THE TASK ▸
Pull every line containing "back" from the data.

TASK MATERIAL ▸
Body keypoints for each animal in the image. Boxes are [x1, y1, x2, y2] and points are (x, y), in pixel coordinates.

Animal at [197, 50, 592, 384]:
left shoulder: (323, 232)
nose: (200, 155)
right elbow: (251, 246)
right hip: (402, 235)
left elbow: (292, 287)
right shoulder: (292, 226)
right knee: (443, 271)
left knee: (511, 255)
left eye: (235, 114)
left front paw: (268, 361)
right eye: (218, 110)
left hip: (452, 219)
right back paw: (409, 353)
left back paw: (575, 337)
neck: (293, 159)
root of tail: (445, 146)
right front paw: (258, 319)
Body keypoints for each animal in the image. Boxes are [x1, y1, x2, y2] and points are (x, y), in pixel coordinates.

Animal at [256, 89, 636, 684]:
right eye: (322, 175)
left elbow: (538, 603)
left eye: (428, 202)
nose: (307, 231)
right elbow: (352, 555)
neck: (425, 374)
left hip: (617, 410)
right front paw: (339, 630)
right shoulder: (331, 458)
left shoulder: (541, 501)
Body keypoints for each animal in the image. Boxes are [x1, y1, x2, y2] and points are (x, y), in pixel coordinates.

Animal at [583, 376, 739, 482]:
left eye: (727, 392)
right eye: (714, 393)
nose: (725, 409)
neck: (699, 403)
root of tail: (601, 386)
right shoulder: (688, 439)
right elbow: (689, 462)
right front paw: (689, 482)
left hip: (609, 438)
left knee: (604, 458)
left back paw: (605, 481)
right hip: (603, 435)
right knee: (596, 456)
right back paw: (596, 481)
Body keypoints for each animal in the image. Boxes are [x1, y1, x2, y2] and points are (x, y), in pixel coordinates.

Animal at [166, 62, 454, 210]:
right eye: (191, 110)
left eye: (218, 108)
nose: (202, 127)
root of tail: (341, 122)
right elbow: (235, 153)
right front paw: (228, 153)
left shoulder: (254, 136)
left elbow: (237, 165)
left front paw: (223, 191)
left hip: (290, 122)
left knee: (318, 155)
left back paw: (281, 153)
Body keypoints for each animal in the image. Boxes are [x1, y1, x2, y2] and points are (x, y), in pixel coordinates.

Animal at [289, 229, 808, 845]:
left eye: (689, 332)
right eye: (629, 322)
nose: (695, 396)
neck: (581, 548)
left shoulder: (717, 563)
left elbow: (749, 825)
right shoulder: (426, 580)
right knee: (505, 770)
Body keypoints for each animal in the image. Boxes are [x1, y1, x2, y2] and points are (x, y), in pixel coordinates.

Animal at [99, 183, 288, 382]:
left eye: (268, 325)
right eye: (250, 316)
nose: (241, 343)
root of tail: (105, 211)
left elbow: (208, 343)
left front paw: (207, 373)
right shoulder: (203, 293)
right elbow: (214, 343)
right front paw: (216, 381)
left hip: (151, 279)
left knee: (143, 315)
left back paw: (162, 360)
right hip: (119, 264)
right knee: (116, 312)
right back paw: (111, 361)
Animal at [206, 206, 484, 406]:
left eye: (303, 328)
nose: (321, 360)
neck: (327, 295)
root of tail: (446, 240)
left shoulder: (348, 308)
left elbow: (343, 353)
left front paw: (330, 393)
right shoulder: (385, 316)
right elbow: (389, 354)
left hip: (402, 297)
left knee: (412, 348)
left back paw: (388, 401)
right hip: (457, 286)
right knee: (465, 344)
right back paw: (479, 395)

EXERCISE ANSWER ▸
right back paw: (409, 353)
left back paw: (575, 337)
left back paw: (605, 481)
right back paw: (596, 481)
left back paw: (281, 153)
left back paw: (162, 360)
right back paw: (111, 361)
left back paw: (388, 401)
right back paw: (479, 395)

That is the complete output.